▸ Task prompt
Up to and including the line with "middle tip: (1024, 854)", output the records exactly as they appear.

Saved data entries
- - -
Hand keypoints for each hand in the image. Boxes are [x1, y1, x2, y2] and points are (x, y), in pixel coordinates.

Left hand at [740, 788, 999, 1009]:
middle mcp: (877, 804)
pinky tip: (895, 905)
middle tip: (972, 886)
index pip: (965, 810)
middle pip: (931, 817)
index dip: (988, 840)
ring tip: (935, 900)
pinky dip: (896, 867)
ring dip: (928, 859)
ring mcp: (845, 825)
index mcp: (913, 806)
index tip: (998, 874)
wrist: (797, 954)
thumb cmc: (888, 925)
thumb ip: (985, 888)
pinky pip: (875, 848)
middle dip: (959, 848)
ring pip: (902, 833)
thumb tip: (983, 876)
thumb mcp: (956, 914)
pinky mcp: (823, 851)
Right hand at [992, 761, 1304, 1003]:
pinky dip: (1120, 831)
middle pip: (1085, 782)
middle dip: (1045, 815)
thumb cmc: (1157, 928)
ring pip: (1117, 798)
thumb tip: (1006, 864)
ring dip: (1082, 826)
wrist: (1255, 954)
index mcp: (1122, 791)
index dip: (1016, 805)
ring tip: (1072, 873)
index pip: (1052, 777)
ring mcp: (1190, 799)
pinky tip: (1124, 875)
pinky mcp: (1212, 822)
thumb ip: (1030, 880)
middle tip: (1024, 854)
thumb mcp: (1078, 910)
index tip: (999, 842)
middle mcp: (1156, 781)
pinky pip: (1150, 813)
- - -
▸ Reply to the exercise
Hand keypoints for each hand in the image. Boxes are [x1, y1, x2, y2] and points are (x, y), in pixel coordinates.

Left hand at [740, 788, 999, 1009]:
middle mcp: (877, 804)
pinky tip: (895, 905)
middle tip: (972, 886)
index pip: (965, 810)
middle pip: (931, 817)
index dip: (988, 840)
ring tip: (935, 900)
pinky dip: (896, 867)
ring dip: (928, 859)
ring mcp: (845, 825)
index mcp: (913, 806)
index tip: (998, 874)
wrist: (797, 954)
thumb cmc: (888, 925)
thumb ip: (985, 888)
pinky pip: (875, 848)
middle dip: (959, 848)
ring pip: (902, 833)
thumb tip: (983, 876)
thumb mcp: (956, 914)
pinky mcp: (823, 851)
Right hand at [992, 761, 1304, 1003]:
pinky dip: (1120, 831)
middle pip: (1085, 782)
middle dip: (1045, 815)
thumb cmc: (1157, 928)
ring pip: (1117, 798)
thumb tip: (1006, 864)
ring dip: (1082, 826)
wrist: (1255, 954)
index mcp: (1122, 791)
index dip: (1016, 805)
ring tip: (1072, 873)
index pip: (1052, 777)
ring mcp: (1190, 799)
pinky tip: (1124, 875)
pinky mcp: (1212, 822)
thumb ip: (1030, 880)
middle tip: (1024, 854)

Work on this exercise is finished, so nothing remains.